The prestige of relationships has actually been examined by researchers for decades. Many researchers point to sociologist Émile Durkheim’s classical study of suicide and also social ties (1951) as a starting suggest for this job-related. Durkheim argued that being socially linked is imperative to achieving personal health. In reality, he argued that a perkid that has no close relationships is likely a perkid that is at danger for self-destruction. It is those relationships that offer a perboy meaning in their life. In various other words, self-destruction has a tendency to be higher among those who end up being disassociated from culture. What is exciting around that notion is when people are asked to describe the basic necessities for life—civilization will a lot of regularly say food, water, and also sanctuary, however hardly ever execute people list “close relationships” in the height 3. Yet time and also time aacquire, research study has demonstrated that we are social creatures and we need others to make it through and prosper. Another method of thinking around it is that cshed relationships are the emotional indistinguishable of food and also water; in various other words, these relationships are crucial for survival. Baumeister and Leary (1995) keep that people have fundamental requirements and one of them is the should belong; these requirements are what provides us humale and also give a feeling of objective and also identity to our lives (Brissette, Cohen, & Seeguy, 2000; Ryff, 1989).

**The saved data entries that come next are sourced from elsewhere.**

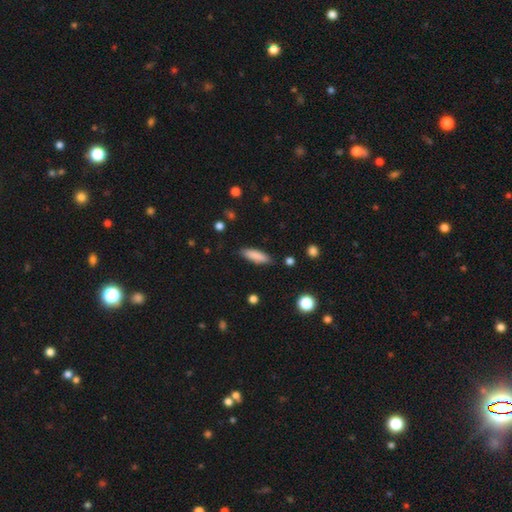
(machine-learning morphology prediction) Q: Smooth or featured?
A: smooth (84%); runner-up: featured or disk (9%)
Q: How rounded?
A: cigar-shaped (58%); runner-up: in between (40%)
Q: Merging?
A: none (86%); runner-up: minor disturbance (11%)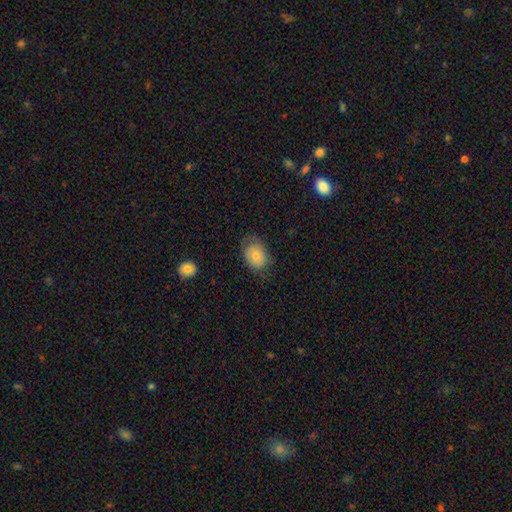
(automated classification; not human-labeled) smooth-or-featured: smooth: 70% | featured or disk: 22% | star or artifact: 9%
  how-rounded: in between: 69% | round: 30% | cigar-shaped: 1%
  merging: none: 63% | minor disturbance: 25% | major disturbance: 11% | merger: 1%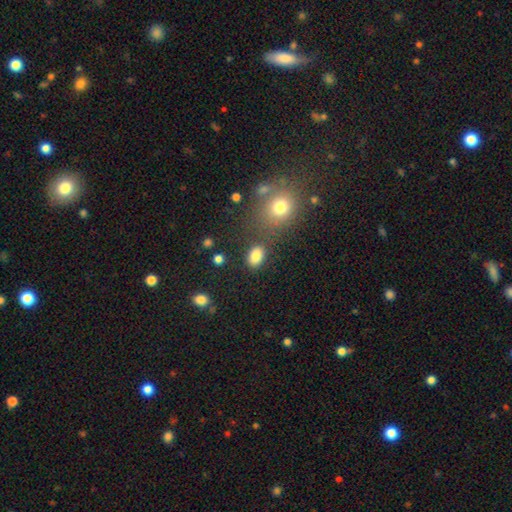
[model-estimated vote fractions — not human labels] This is clearly a smooth galaxy (85%). How rounded: clearly in between (82%). Merging: likely none (77%).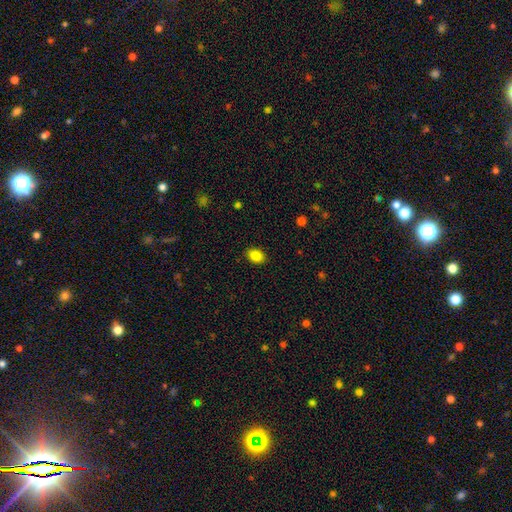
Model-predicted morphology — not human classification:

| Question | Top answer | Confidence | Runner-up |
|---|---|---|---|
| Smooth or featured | smooth | 87% | star or artifact (9%) |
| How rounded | in between | 73% | round (26%) |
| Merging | none | 88% | minor disturbance (8%) |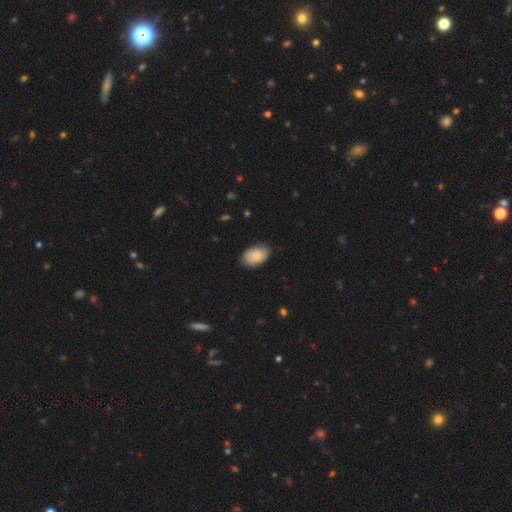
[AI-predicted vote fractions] smooth-or-featured: smooth: 81% | featured or disk: 13% | star or artifact: 6%
  how-rounded: in between: 90% | round: 9% | cigar-shaped: 1%
  merging: none: 76% | minor disturbance: 20% | major disturbance: 3% | merger: 1%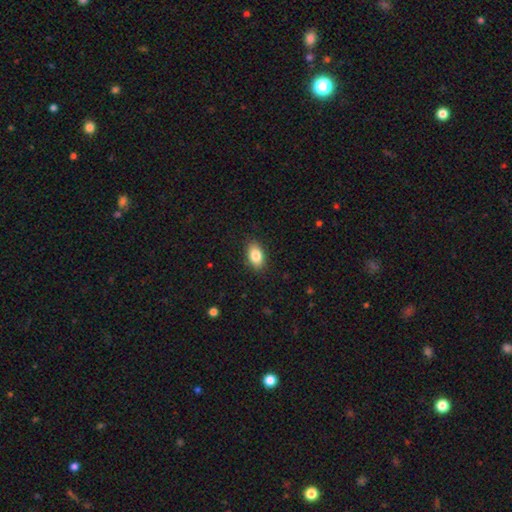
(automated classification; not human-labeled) A smooth galaxy with no disk features (84%) that is in between round and cigar-shaped (91%). Merging: none (87%).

Given that close relationships are so important to well-being, it is necessary to ask just how interindividual relationships start. What makes us like or love one perchild yet not another? Why is it that as soon as negative points occur, we typically desire to talk to our friends or household around the situation? Though these are challenging concerns to answer because relationships are facility and also unique, this module will certainly study exactly how relationships begin; the affect of innovation on relationships; and also why coemployees, acquaintances, friends, household, and intimate partners are so necessary in our lives.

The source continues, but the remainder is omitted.